Tariffs are a victory for the swamp
The Trump administration's decision to impose tariffs on imported steel and aluminium has raised concerns the United States may find itself in a destructive trade war with other nations. While such fears may be overblown, they are not without merit. The European Union is considering imposing tarrifs on a host of U.S.-made products, including Harley Davidson mortorcycles, blue jeans, and bourbon.
In a Twitter post, the President said trade wars are "easy to win." He may think so, but no war has ever been fought that did not have losers. And in a trade war, the losers are always, and without exception, consumers and businesses.
Consider this example about the construction industry, from National Review's Kevin Williamson:
For big, multi-family developments, many steel and aluminum components are pre-ordered, but at a price that is subject to change. What happens is that developers give their suppliers a general idea of what they’re going to need, but some details (say, the color of finished pieces) remain unresolved until well into construction. The actual order doesn’t take place until those details are worked out, and the price is subject to upward revision up until then. So right now, developers are in a rush to fast-track those pieces before the tariffs kick in.
“Most of our steel is already ordered,” says one project manager involved in a large multifamily development in the Bay Area, “but not our finished aluminum panels. We don’t need them for another six or seven months, but our metals subcontractor says our supplier may be raising prices within the next week to 30 days. A 10 percent increase in raw cost may be 15 or 20 percent for us, so we’re scrambling to get everything approved.”
The price of steel and aluminum may represent only a small share of the final cost of a Toyota Tundra (built in San Antonio) or a Caterpillar tractor-scraper (made in Decatur, Ill.), but it’s a big part of the budget for builders. “Our margins are only 4 percent,” the project manager says. “If we don’t have an agreement that allows for escalation, that could be devastating. If steel is 6 percent of our cost but goes up 25 percent in price, it will significantly eat into that margin. To make projects pencil out, raising that price could make a project not feasible any longer.”

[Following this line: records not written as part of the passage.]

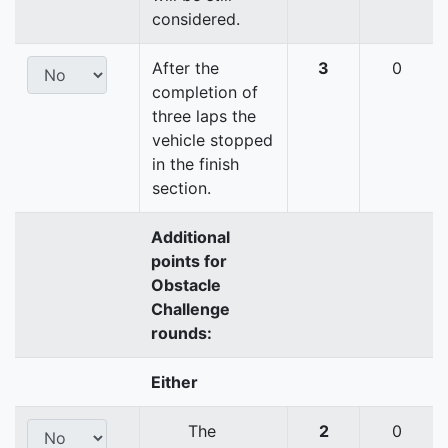
considered.
After the
3
0
completion of
three laps the
vehicle stopped
in the finish
section.
Additional
points for
Obstacle
Challenge
rounds:
Either
The
2
0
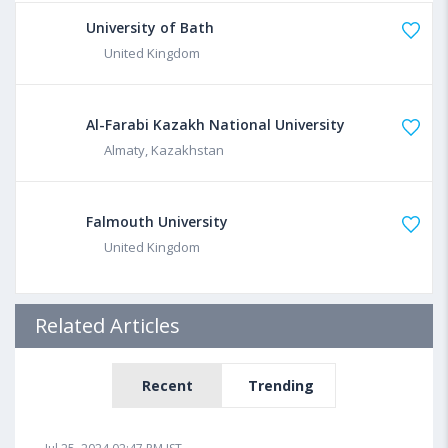
University of Bath
United Kingdom
Al-Farabi Kazakh National University
Almaty, Kazakhstan
Falmouth University
United Kingdom
Related Articles
Recent
Trending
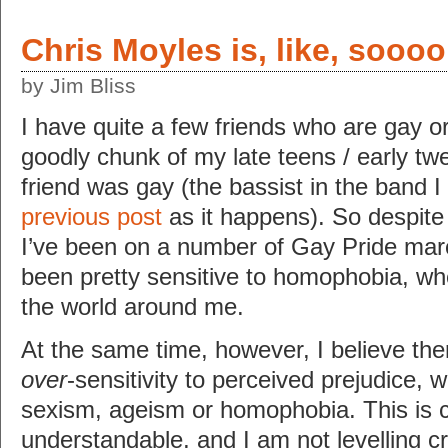
Chris Moyles is, like, sooo
by Jim Bliss
I have quite a few friends who are gay or 
goodly chunk of my late teens / early tw
friend was gay (the bassist in the band 
previous post
as it happens). So despite 
I’ve been on a number of Gay Pride mar
been pretty sensitive to homophobia, wh
the world around me.
At the same time, however, I believe th
over
-sensitivity to perceived prejudice, w
sexism, ageism or homophobia. This is 
understandable, and I am not levelling c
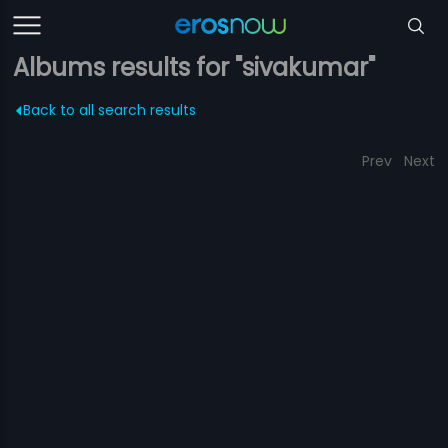
Albums results for "sivakumar"
Back to all search results
Prev
Next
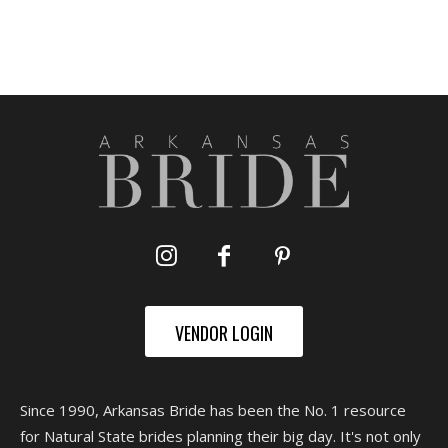
VENDOR LOGIN
Since 1990, Arkansas Bride has been the No. 1 resource
for Natural State brides planning their big day. It's not only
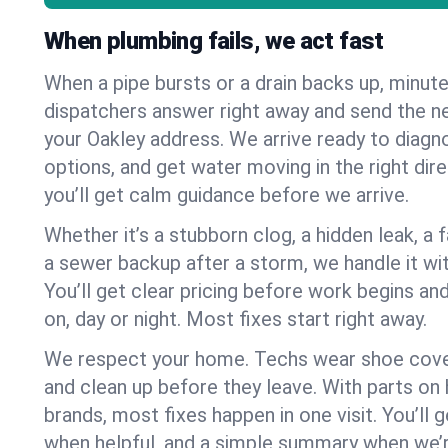
When plumbing fails, we act fast
When a pipe bursts or a drain backs up, minut
dispatchers answer right away and send the n
your Oakley address. We arrive ready to diagno
options, and get water moving in the right dire
you’ll get calm guidance before we arrive.
Whether it’s a stubborn clog, a hidden leak, a f
a sewer backup after a storm, we handle it wi
You’ll get clear pricing before work begins an
on, day or night. Most fixes start right away.
We respect your home. Techs wear shoe cover
and clean up before they leave. With parts o
brands, most fixes happen in one visit. You’ll
when helpful, and a simple summary when we’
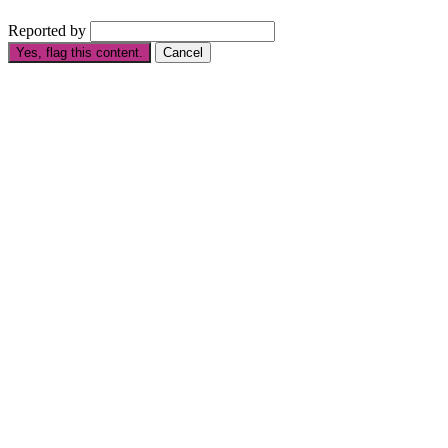
Reported by
Yes, flag this content.
Cancel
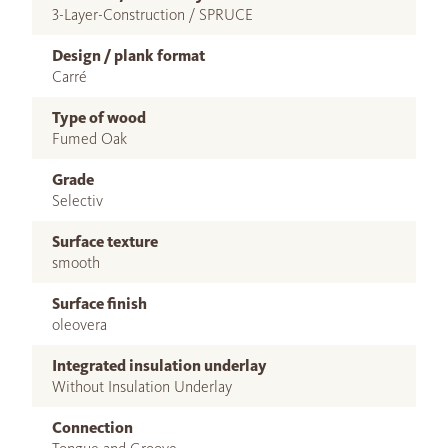
3-Layer-Construction / SPRUCE
Design / plank format
Carré
Type of wood
Fumed Oak
Grade
Selectiv
Surface texture
smooth
Surface finish
oleovera
Integrated insulation underlay
Without Insulation Underlay
Connection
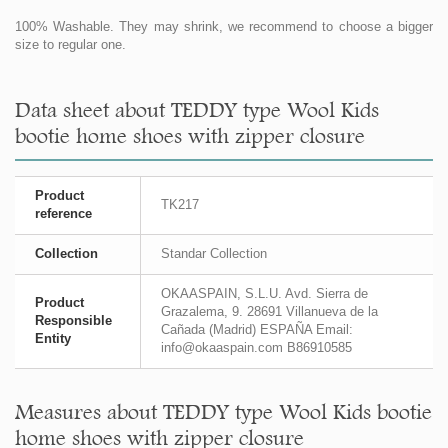
100% Washable. They may shrink, we recommend to choose a bigger
size to regular one.
Data sheet about TEDDY type Wool Kids
bootie home shoes with zipper closure
Product
TK217
reference
Collection
Standar Collection
OKAASPAIN, S.L.U. Avd. Sierra de
Product
Grazalema, 9. 28691 Villanueva de la
Responsible
Cañada (Madrid) ESPAÑA Email:
Entity
info@okaaspain.com B86910585
Measures about TEDDY type Wool Kids bootie
home shoes with zipper closure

The situation is worse for builders of large commercial projects such as office towers, which are much more steel-intensive than more residential developments. Reshuffling those bids causes chaos in the present, and it also adds to labor and administrative costs. One developer reports that his expenditures related to trying to outrace the tariffs already are running into six figures.
Tariffs increase domestic prices. Those price hikes are passed on, eventually hitting consumers. They are made poorer. The beneficiaries? Domestic steel and aluminum producers, who enjoy a government-enforced windfall.
Or look at tariffs this way: they are a crony capitalist's dream, and clear victory for the dreaded swamp:
Decades ago, the Nobel Prize-winning economist Milton Friedman argued that businessmen themselves are among the biggest dangers to a free-market economy. They often seek government privileges to increase their profits and avoid competition. Indeed, import taxes — putting aside rhetoric about defending jobs — are well-known to have devastating effects on consumers. They are quite effective at lining the pockets of shareholders in protected industries.
And we've been here before under Republican presidents. George W. Bush hiked steel tariffs, and eventually had to walk them back because of the economic problems they caused:
In 2002, President George W. Bush implemented his own steel tariffs. As expected, the taxes jacked up the price of domestic steel and temporarily boosted the industry’s profits. Steel-consuming industries, however, weren’t so lucky. According to an estimate from the nonpartisan Trade Partnership Worldwide, a staggering 200,000 people lost their jobs in downstream industries by the following year. That’s more workers than the entire steel industry had at the time.
According to the United States International Trade Commission, other serious consequences of the tariffs included difficulties obtaining steel in the quality and quantity desired, a shift to sourcing finished parts from overseas, and relocating domestic steel-consuming facilities abroad.
...we lost the battle on trade within the Reagan administration. Remember the infamous “voluntary restraint agreement,” in which the Japanese agreed to restrict car exports to the U.S.? It was all a total horror show, one that Reagan supporters like to sweep under the rug. But as Douglas Irwin suggests, that’s hard to do. Indeed, the share of American imports covered by some sort of trade restriction soared under “free-trader” Reagan, moving from only 8% in 1975 to 21% by 1984.
But some will argue that the Reagan years were boom times for the economy as a whole. True enough. His tax cuts and tax reforms, plus a deregulatory push and a burgeoning tech sector, helped push the economy to new heights.
The gains would have been even greater, and Americans made even richer, without the dead weight of tariffs and protectionism.